木代の福田から茨木方面へ通じる山道があります。今では、山の仕事に行く人しか通らないさびれた細い道ですが、かつては、この道が東能勢から大阪に向かう最もよく利用されていた道の一つだったのです。この道の一番高いところは、垂水峠と呼ばれていますが、その少し手前の山の際に、大きな石風呂がひっそりと忘れられたように置かれています。そして、その石風呂の前には、旧頂応寺(ちょうおうじ)跡と記した石柱が建てられています。言い伝えによると、この辺りに頂応寺というお寺があったとされています。

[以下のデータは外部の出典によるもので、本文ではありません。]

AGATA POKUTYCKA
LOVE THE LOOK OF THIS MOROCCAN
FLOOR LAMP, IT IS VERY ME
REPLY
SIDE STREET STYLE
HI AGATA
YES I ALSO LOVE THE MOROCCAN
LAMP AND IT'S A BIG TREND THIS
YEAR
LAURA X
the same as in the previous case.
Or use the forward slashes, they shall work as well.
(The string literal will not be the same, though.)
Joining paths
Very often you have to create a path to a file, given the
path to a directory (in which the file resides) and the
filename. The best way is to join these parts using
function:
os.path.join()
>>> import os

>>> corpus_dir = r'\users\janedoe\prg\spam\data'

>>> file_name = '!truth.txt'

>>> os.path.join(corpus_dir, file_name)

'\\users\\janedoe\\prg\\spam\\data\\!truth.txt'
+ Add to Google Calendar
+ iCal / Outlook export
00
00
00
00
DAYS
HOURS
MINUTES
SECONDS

このお寺のあったとされる辺りを少しばかり調べてみると、土中から土器の破片がでてきます。もう30 年近くも前になりますが、私も調べたことがあります。発掘した破片を復元して完全な土器として蘇らせました。その結果、平安時代末期から鎌倉時代のものであることが判明しました。その昔、ここで人々が生活をしていたのだということを確かめることができました。

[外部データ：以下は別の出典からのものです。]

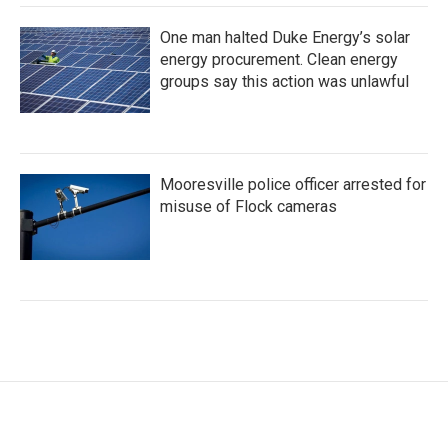
One man halted Duke Energy’s solar
energy procurement. Clean energy
groups say this action was unlawful
Mooresville police officer arrested for
misuse of Flock cameras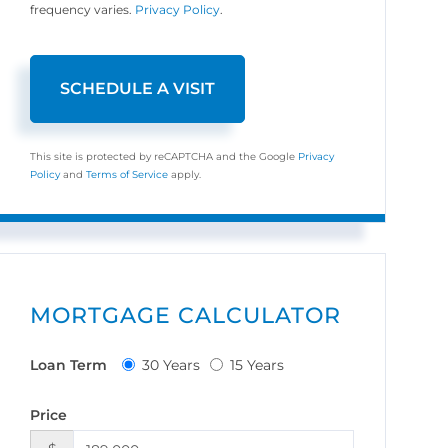
frequency varies.
Privacy Policy
.
This site is protected by reCAPTCHA and the Google
Privacy
Policy
and
Terms of Service
apply.
MORTGAGE CALCULATOR
Loan Term
30 Years
15 Years
Price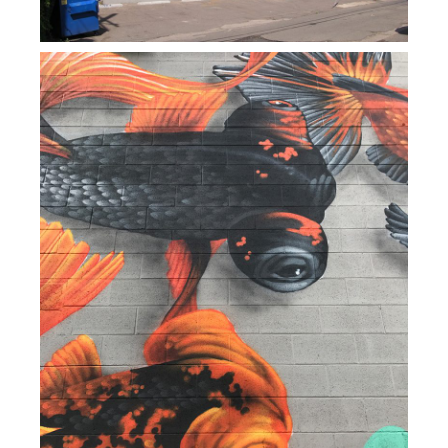
PRESS
CONTACT
BLOG & MEDIA
INSTAGRAM
KENNY BLOGINS
STORE
PRINTS
AVAILABLE ARTWORK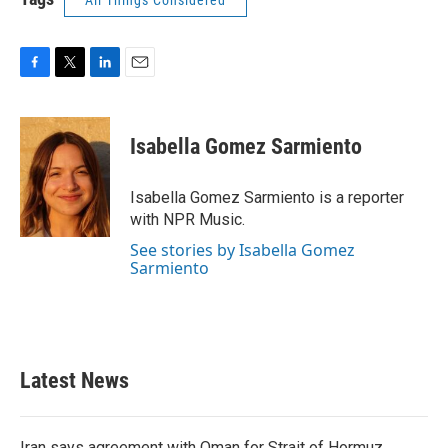
All Things Considered
F
T
L
E
a
w
i
m
c
i
n
a
e
t
k
i
Isabella Gomez Sarmiento
b
t
e
l
o
e
d
o
r
I
Isabella Gomez Sarmiento is a reporter
k
n
with NPR Music.
See stories by Isabella Gomez
Sarmiento
Latest News
Iran says agreement with Oman for Strait of Hormuz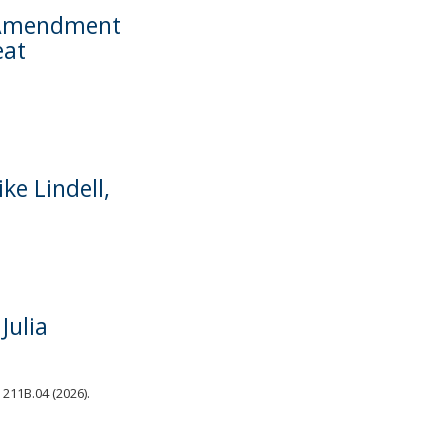
d Amendment
eat
e Lindell,
Julia
 211B.04 (2026).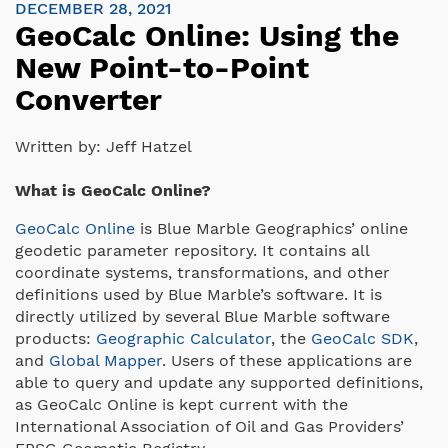
DECEMBER 28, 2021
GeoCalc Online: Using the
New Point-to-Point
Converter
Written by:
Jeff Hatzel
What is GeoCalc Online?
GeoCalc Online
is Blue Marble Geographics’ online
geodetic parameter repository. It contains all
coordinate systems, transformations, and other
definitions used by Blue Marble’s software. It is
directly utilized by several Blue Marble software
products:
Geographic Calculator
, the
GeoCalc SDK
,
and
Global Mapper
. Users of these applications are
able to query and update any supported definitions,
as GeoCalc Online is kept current with the
International Association of Oil and Gas Providers’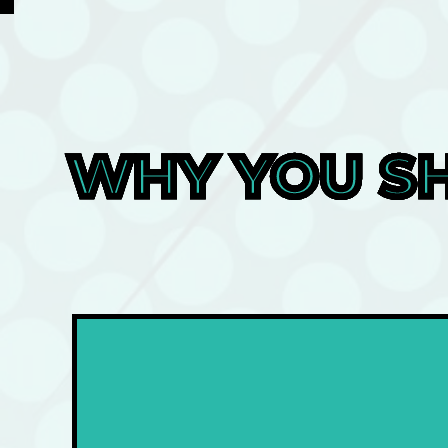
WHY YOU SH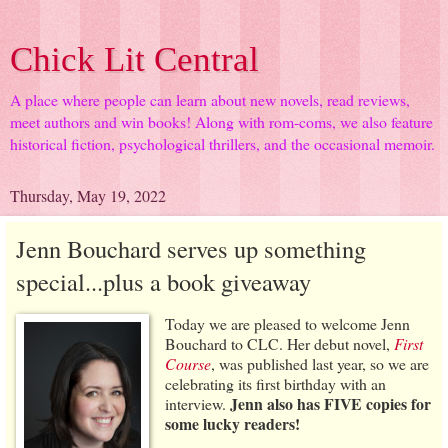
Chick Lit Central
A place where people can learn about new novels, read reviews,
meet authors and win books! Along with rom-coms, we also feature
historical fiction, psychological thrillers, and the occasional memoir.
Thursday, May 19, 2022
Jenn Bouchard serves up something
special...plus a book giveaway
Today we are pleased to welcome Jenn
Bouchard to CLC. Her debut novel,
First
Course
, was published last year, so we are
celebrating its first birthday with an
Jenn also has FIVE copies for
interview.
some lucky readers!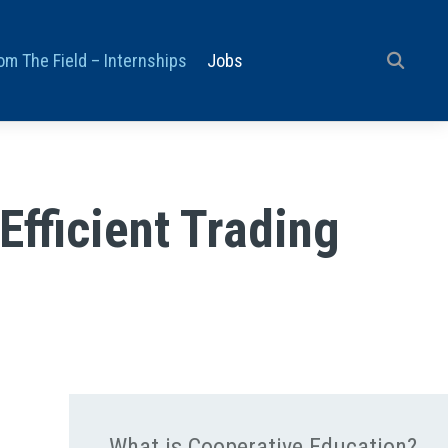
om The Field – Internships
Jobs
Efficient Trading
What is Cooperative Education?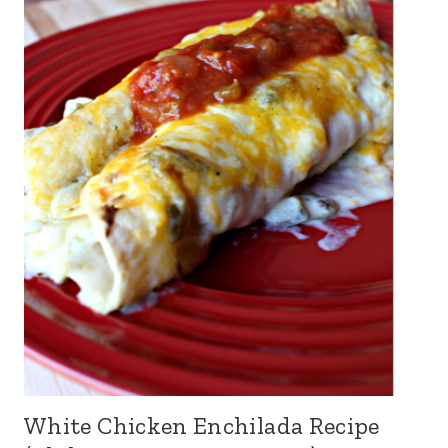
White Chicken Enchilada Recipe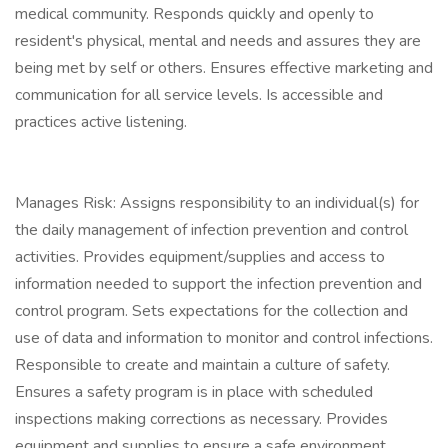
medical community. Responds quickly and openly to
resident's physical, mental and needs and assures they are
being met by self or others. Ensures effective marketing and
communication for all service levels. Is accessible and
practices active listening.
Manages Risk: Assigns responsibility to an individual(s) for
the daily management of infection prevention and control
activities. Provides equipment/supplies and access to
information needed to support the infection prevention and
control program. Sets expectations for the collection and
use of data and information to monitor and control infections.
Responsible to create and maintain a culture of safety.
Ensures a safety program is in place with scheduled
inspections making corrections as necessary. Provides
equipment and supplies to ensure a safe environment.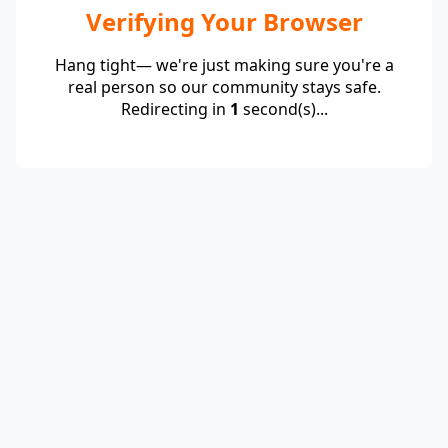
Verifying Your Browser
Hang tight— we're just making sure you're a
real person so our community stays safe.
Redirecting in
1
second(s)...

しかし、この頂応寺というお寺については、東能勢村史にも、豊能町史にも記載されていません。東能勢に残る貴重な遺跡の一つですから大切に保存し、何らかの機会に詳しく調査がなされ、その全容が明らかになればと期待しています。

それともう一つ、この石風呂のことです。以前にも東能勢には3>つ存在したと書き、その時、切畑にあった石風呂の近くの地名に湯谷岳と、湯に関係ある言葉が出てきましたが、この頂応寺跡の後ろの山の地名も湯山というのです。やはり湯に関係がありそうです。

ひょっとしたら本当に、当時は湯が湧いていたのではないでしょうか。